Bentley’s team claims the beef got squashed shortly after, but that was really just the tip of the iceberg for Costner’s messy exit. When it came time to hash out a deal for the back half of Season 5, Costner hit the producers with a laundry list of demands that reportedly included final script approval and a cool $10 million bonus. The studio balked and Costner walked, bailing halfway through what ended up being the show’s final run. Insiders say the flagship series could have easily stretched to seven or eight seasons if things hadn’t gone off the rails. Instead, Costner gambled on his $100 million Western passion project, Horizon: An American Saga. He directed, produced, co-wrote, and starred in it, only to watch it crash and burn at the box office with a miserable $38.7 million haul. Meanwhile, the Yellowstone machine is surviving just fine without its patriarch. The network has already pushed out prequels like 1883 and 1923, and the pipeline is packed with upcoming offshoots like CBS’s Y: Marshals with Luke Grimes, The Dutton Ranch bringing back Reilly and Cole Hauser, and The Madison, which hands the reins to a new family anchored by Michelle Pfeiffer.
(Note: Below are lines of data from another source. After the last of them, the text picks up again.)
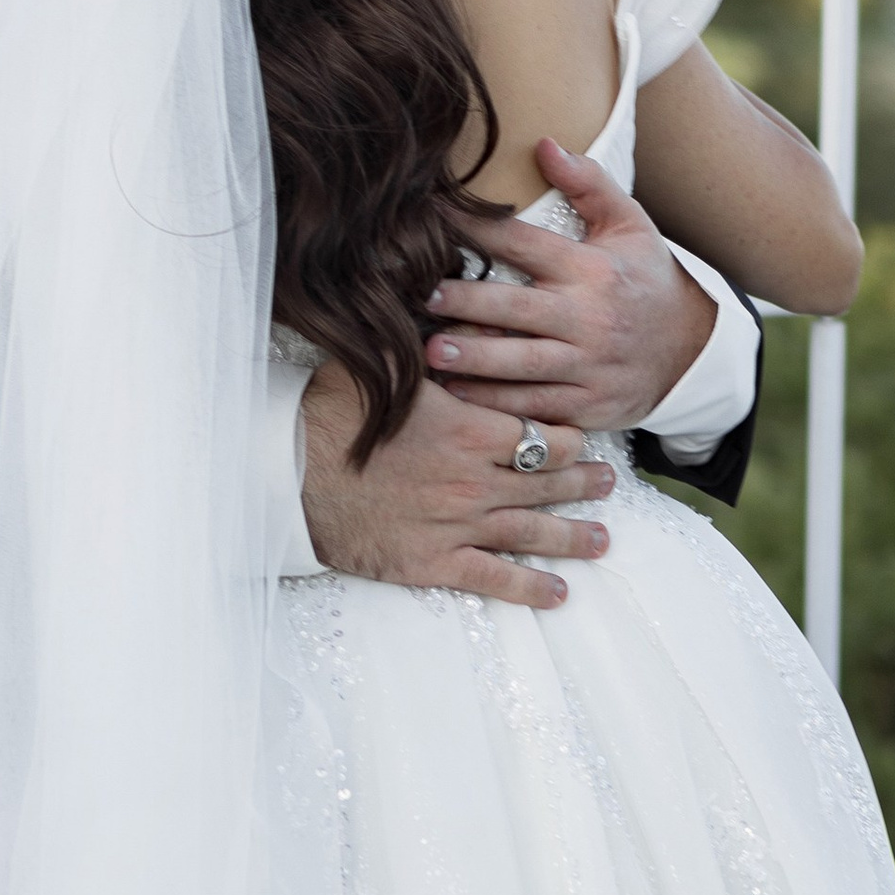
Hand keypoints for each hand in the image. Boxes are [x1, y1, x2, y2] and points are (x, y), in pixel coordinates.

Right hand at [300, 365, 615, 612]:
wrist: (287, 477)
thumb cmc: (331, 414)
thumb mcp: (386, 362)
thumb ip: (432, 338)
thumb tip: (459, 302)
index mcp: (469, 430)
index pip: (540, 434)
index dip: (568, 436)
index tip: (582, 437)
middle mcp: (474, 481)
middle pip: (546, 482)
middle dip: (582, 482)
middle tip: (607, 483)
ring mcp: (457, 526)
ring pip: (532, 532)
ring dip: (572, 536)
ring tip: (601, 539)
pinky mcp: (433, 563)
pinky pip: (493, 579)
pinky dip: (529, 587)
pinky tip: (556, 592)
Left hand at [422, 142, 717, 432]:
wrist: (692, 350)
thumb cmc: (647, 279)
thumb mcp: (630, 225)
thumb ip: (588, 183)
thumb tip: (544, 144)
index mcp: (593, 269)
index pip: (526, 244)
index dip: (477, 229)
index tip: (434, 216)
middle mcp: (590, 317)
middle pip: (519, 309)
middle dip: (468, 303)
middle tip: (422, 297)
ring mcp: (589, 366)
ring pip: (524, 365)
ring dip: (475, 360)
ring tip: (431, 352)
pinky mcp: (587, 406)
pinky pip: (536, 406)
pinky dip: (497, 404)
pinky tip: (457, 395)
While the Yellowstone universe frantically expands out of the ashes of its own behind-the-scenes chaos, another cornerstone franchise is quietly setting up its next chapter without the soap opera antics. Over at 20th Century Studios, they’re gearing up for a brand-new Planet of the Apes installment, and they’re tapping some heavy hitters to pull it off. Deadline dropped the news that Matt Shakman is stepping into the director’s chair, with Josh Friedman handling the script. Franchise veterans Rick Jaffa and Amanda Silver are back on board to produce. Rather than picking up right where Wes Ball’s Kingdom of the Planet of the Apes left off—which quietly banked a very solid $397 million globally earlier this year—this new project is being pitched as a standalone story. It’s still firmly planted in that same dystopian timeline where primates rule the roost, but it’s deliberately carving out its own distinct corner of the universe.
It’s honestly wild to think about the sheer staying power of this sci-fi juggernaut. We’re talking about an IP born from Pierre Boulle’s novel that kicked off with the iconic 1968 classic, survived the weird Tim Burton remake phase in 2001, and absolutely caught fire again with Rise of the Planet of the Apes. With the whole franchise pulling in north of $1.7 billion at the box office over the years, handing the keys to a guy like Shakman makes a lot of sense. He already earned serious industry cred—and an Emmy nod—for Marvel’s WandaVision before jumping over to helm Fantastic Four: First Steps. Right now, this new Apes flick is still in its infancy without a firm release date on the calendar. Whether it hits the cinematic highs of the recent reboot trilogy or stumbles under the weight of its own legacy is anybody’s guess, but if there’s one thing the industry has made crystal clear lately, it’s that Hollywood will never stop rolling the dice on an established world.